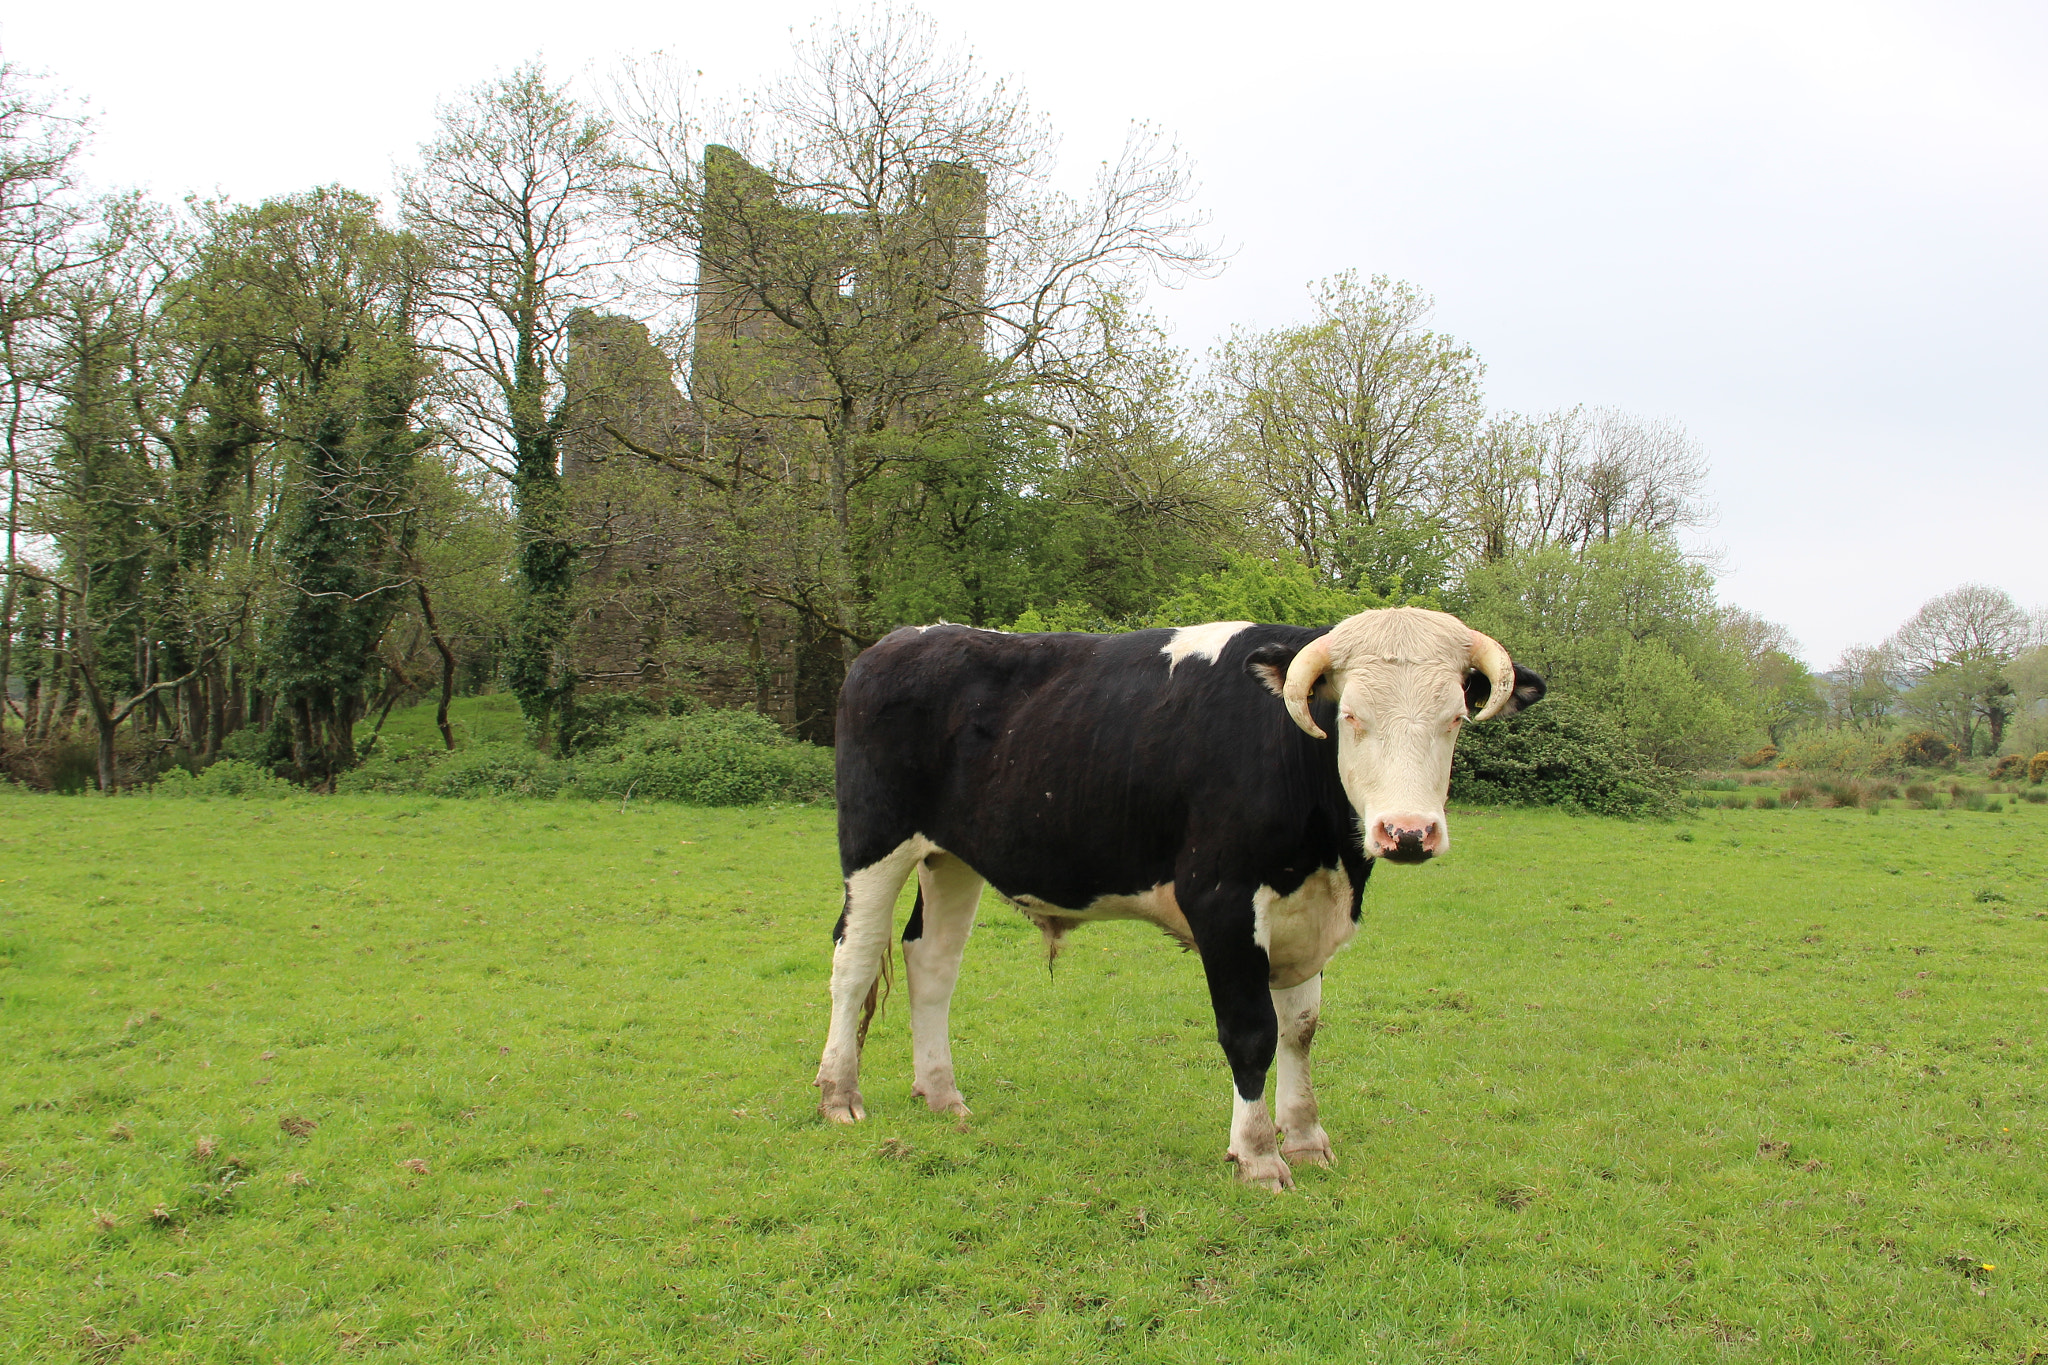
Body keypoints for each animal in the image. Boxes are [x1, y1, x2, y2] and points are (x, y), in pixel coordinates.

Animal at [814, 606, 1545, 1189]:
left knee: (931, 963)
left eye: (1455, 718)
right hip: (875, 842)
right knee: (854, 960)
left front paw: (1307, 1138)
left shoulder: (1304, 912)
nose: (1409, 832)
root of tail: (900, 641)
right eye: (1350, 716)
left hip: (953, 857)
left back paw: (942, 1093)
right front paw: (1258, 1157)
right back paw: (838, 1093)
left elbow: (1301, 1030)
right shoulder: (1221, 901)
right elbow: (1252, 1032)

────────────────────────────────────────

EXERCISE BRIEF >> Write out the whole listing exactly. Pictures stay out.

THE COMPLETED TASK >>
Body keypoints for each animal in the image. Boxes are [x1, y1, x2, y2] and points are (x, y), in pixel coordinates.

Animal at [814, 606, 1545, 1189]:
left knee: (931, 963)
left eye: (1455, 718)
right hip: (875, 842)
right knee: (854, 960)
left front paw: (1307, 1138)
left shoulder: (1304, 912)
nose: (1409, 832)
root of tail: (900, 641)
right eye: (1350, 716)
left hip: (953, 857)
left back paw: (942, 1093)
right front paw: (1258, 1157)
right back paw: (838, 1093)
left elbow: (1301, 1030)
right shoulder: (1221, 901)
right elbow: (1252, 1032)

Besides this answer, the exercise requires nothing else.